--- START ---

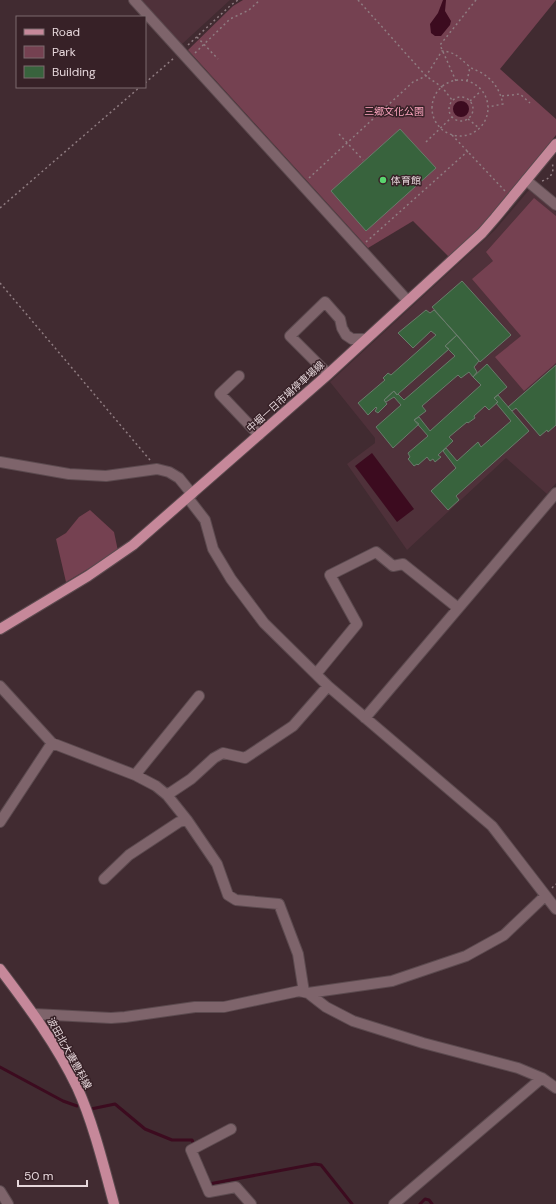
<svg xmlns="http://www.w3.org/2000/svg" width="556" height="1204" font-family="'DM Sans','Noto Sans JP',sans-serif">
	<rect width="100%" height="100%" fill="#412b31"/>
	<path fill="#4f313a" d="M140,0H230L181,45Z
		M529,190L556,212V483L547,494L506,458L407,550L347,464L375,443V438L330,382L495,230Z"/>
	<path fill="#754151" d="M243,0H556L500,69L556,119V135L480,228L449,257L413,221L368,248L188,50L233,6Z
		M534,198L556,216V363L524,391L495,357L521,336L472,279L493,261L486,252Z
		M90,510L114,532L118,551L66,582L56,539L66,533L79,517Z"/>
	<path fill="#3c0b1f" d="M443,0H446L445,11L451,21L450,25L441,36H435L431,33L430,24L438,13Z
		M453 109a8 8 0 1 1 16 0a8 8 0 1 1-16 0Z
		M372,453L414,509L397,522L355,466Z"/>
	<g fill="none" stroke-linecap="round" stroke-linejoin="round">
		<path stroke="#3c0b1f" stroke-width="3" d="M0,1067L63,1101L77,1106
			M91,1109L115,1104L145,1129L172,1140H192L194,1144
			M209,1184L315,1164L321,1165L352,1204
			M420,1204L425,1199L429,1200L432,1204"/>
	</g>
	<path fill="#38633d" stroke="#697c6b" d="M400,129L436,168L366,231L331,191Z
		M462,281L511,335L480,362L432,307Z
		M426,310L430,313L434,310L457,335L445,346L449,349L398,394L397,395L394,391L384,400L387,404L378,413L375,411L377,408L376,407L368,415L358,403L385,380L383,378L388,373L391,375L436,335L431,331L413,348L398,333Z
		M457,335L479,361L474,367L477,372L473,377L469,372L461,378L458,375L422,406L426,411L414,420L419,424L393,448L376,427L401,405L394,397L386,402L384,400L394,391L397,395L398,394L404,400L455,356L445,346Z
		M487,364L507,387L494,398L498,402L489,410L485,406L474,416L475,418L468,423L467,422L449,437L453,441L438,455L441,457L435,462L433,459L430,461L427,457L418,465L417,464L414,466L408,459L410,457L408,453L428,436L414,420L419,417L430,431L481,385L473,377Z
		M556,365V425L548,432L547,430L540,436L516,408L512,411L508,407Z
		M498,395L529,431L456,496L459,500L448,510L431,491L456,468L443,451L446,448L457,461L478,442L481,447L511,421L496,403L498,402L494,398Z"/>
	<g fill="none" stroke-linecap="round" stroke-linejoin="round">
		<g stroke="#5c4a4f" stroke-width="12">
			<path id="minor" d="M134,0L407,300
				M526,180L556,205
				M328,374L290,336L325,302L340,319L342,328L346,335L352,339H366
				M239,376L220,394L259,435
				M0,462L69,474L106,476L157,469L169,472L179,478L192,494
				M188,498L205,520L213,549L231,579L264,623L328,686L492,826L556,909
				M316,674L357,624L330,575L376,552L393,566L403,564L458,608
				M0,686L52,743L135,775L156,786L167,795L187,820L217,864L228,895L236,900L279,904L298,954L304,992
				M365,718L556,493
				M135,775L199,696
				M167,795L191,779L214,758L223,753L245,758L293,726L328,686
				M0,822L52,743
				M104,879L129,855L179,822L187,820
				M308,993L392,981L466,956L504,935L545,896
				M34,1014L111,1018L125,1017L195,1007H224L299,991L308,993L326,1007L353,1021L423,1043L518,1068L542,1078L556,1088
				M231,1129L191,1150L209,1192L236,1187L251,1204
				M0,1191L8,1204
				M394,1204L542,1078"/>
		</g>
		<g stroke="#5c4a4f" stroke-width="12">
			<path id="major" d="M0,629L88,576L133,545L325,377L482,233L495,218L556,144
				M0,969C28,1006 57,1045 77,1087C93,1122 104,1167 114,1204"/>
		</g>
		<path stroke="#8f7c81" stroke-width="1.5" stroke-dasharray="2 3" stroke-linecap="butt" d="M358,0L426,76L442,87L452,100
			M197,37L218,59
			M188,45L231,5L238,0
			M195,53L230,19L249,10L260,0
			M432 108a28 28 0 1 1 56 0a28 28 0 1 1-56 0Z
			M456,81L440,45L476,0
			M467,81L470,67
			M145,83L174,58
			M502,96L520,94L530,103
			M449 109a12 12 0 1 1 24 0a12 12 0 1 1-24 0Z
			M470,101L481,91
			M468,119L479,128
			M339,134L363,160
			M452,135L505,191
			M426,142L452,117
			M309,178L413,82L426,76L442,51C456,52 459,58 469,66C472,69 476,70 480,72C493,79 500,90 503,104L488,107
			M542,181C551,179 555,171 552,163
			M0,208L140,87
			M366,242L468,151
			M0,283L150,460
			M552,888L556,884"/>
		<use href="#minor" stroke="#7e646b" stroke-width="10"/>
		<use href="#major" stroke="#c6889a" stroke-width="10"/>
	</g>
	<circle fill="#5ad56e" stroke="#372127" stroke-width="1.5" cx="383" cy="180" r="4"/>
	<g text-anchor="middle" stroke-width="3" stroke-linejoin="round" paint-order="stroke">
		<g font-size="10" fill="#ffa6c0" stroke="#372127">
			<text x="394" y="115">三郷文化公園</text>
		</g>
		<g font-size="10" fill="#e6d7db" stroke="#372127" text-anchor="start">
			<text x="391" y="184">体育館</text>
		</g>
		<g font-size="10" fill="#e6d7db" stroke="#372127">
			<text transform="translate(285 396) rotate(-42)" y="4">中堀一日市場停車場線</text>
			<text transform="translate(70 1053) rotate(61)" y="4">波田北大妻豊科線</text>
		</g>
	</g>
	<rect x="16" y="16" width="130" height="72" fill="#372127" stroke="#7d6a6f"/>
	<rect x="24" y="29" width="20" height="6" fill="#c6889a" stroke="#7d6a6f"/>
	<text x="52" y="36" font-size="12" fill="#e6d7db">Road</text>
	<rect x="24" y="46" width="20" height="12" fill="#754151" stroke="#7d6a6f"/>
	<text x="52" y="56" font-size="12" fill="#e6d7db">Park</text>
	<rect x="24" y="66" width="20" height="12" fill="#38633d" stroke="#7d6a6f"/>
	<text x="52" y="76" font-size="12" fill="#e6d7db">Building</text>
	<path d="M18 1180v6h69v-6" fill="none" stroke="#e6d7db" stroke-width="2"/>
	<text x="24" y="1180" font-size="12" fill="#e6d7db" stroke="#372127" stroke-width="3" paint-order="stroke">50 m</text>
</svg>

--- END ---

— Problem to work on —
In the records above, find each line with the string "rotate" and list it.

— Answer for this exercise —
			<text transform="translate(285 396) rotate(-42)" y="4">中堀一日市場停車場線</text>
			<text transform="translate(70 1053) rotate(61)" y="4">波田北大妻豊科線</text>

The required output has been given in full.